Among other things, the advance notice provision fixes a deadline by which holders of record of common shares of the corporation must submit director nominations to the corporation prior to any annual or special meeting of shareholders and sets forth the information that a shareholder must include in the notice to the corporation for the notice to be in proper written form.

In the case of an annual meeting of shareholders, notice to the corporation must be made not less than 40 nor more than 65 days prior to the date of the annual meeting, provided, however, that in the event that the annual meeting is to be held on a date that is less than 40 days after the date on which the first public announcement of the date of the annual meeting was made, notice may be made not later than the close of business on the 10th day following such public announcement.

In the case of a special meeting of shareholders (which is not also an annual meeting), notice to the corporation must be made not later than the close of business on the 15th day following the day on which the first public announcement of the date of the special meeting was made.

The advance notice provision provides a clear process for shareholders to follow to nominate directors and sets out a reasonable time frame for nominee submissions along with a requirement for accompanying information.
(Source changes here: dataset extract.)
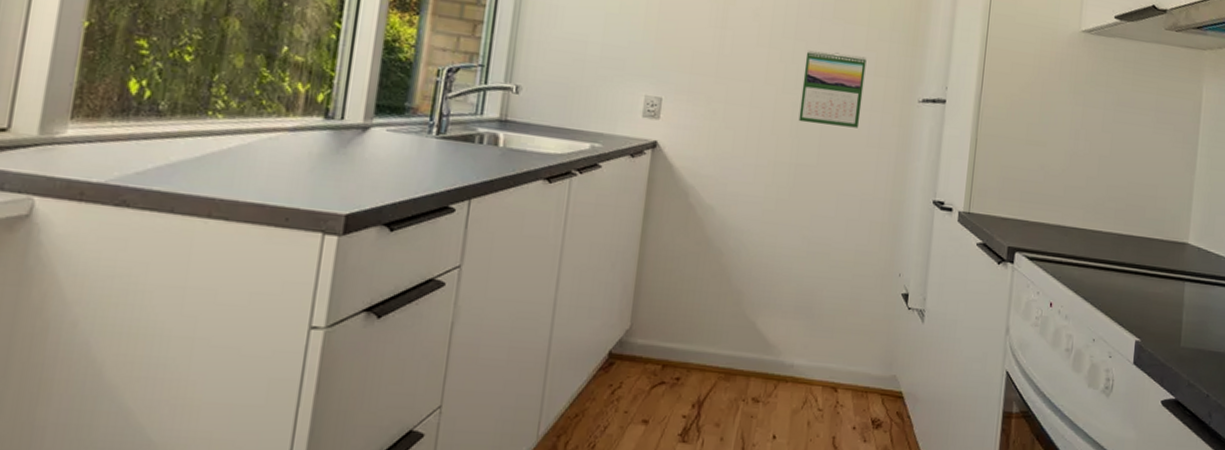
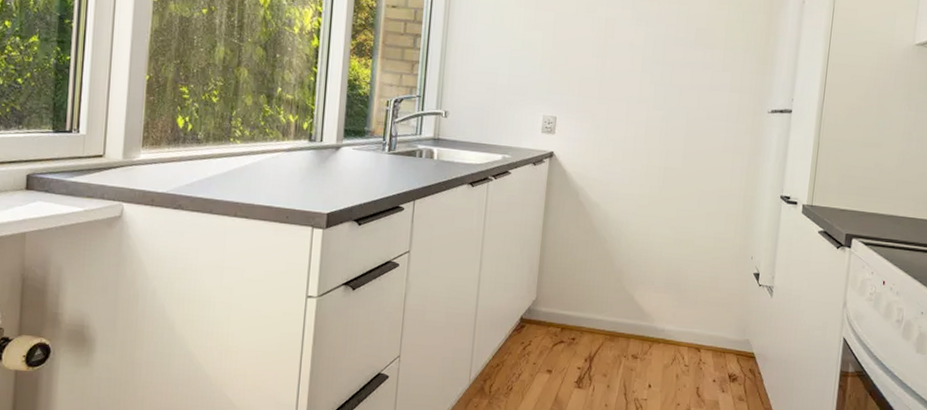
calendar: present [798,50,867,128] -> none [666,72,723,137]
The purpose of the advance notice provision is to treat all shareholders fairly by ensuring that all shareholders, including those participating in a meeting by proxy rather than in person, receive adequate notice of the nominations to be considered at a meeting and, can thereby, exercise their voting rights in an informed manner. In addition, the advance notice provision should assist in facilitating an orderly and efficient meeting process.

Bylaw No. 4 is effective as of Aug. 20, 2014, and will be submitted for confirmation to the shareholders at the next annual and special meeting of shareholders of the corporation scheduled for Oct. 28, 2014. A copy of bylaw No. 4 may be consulted under the corporation's profile at SEDAR.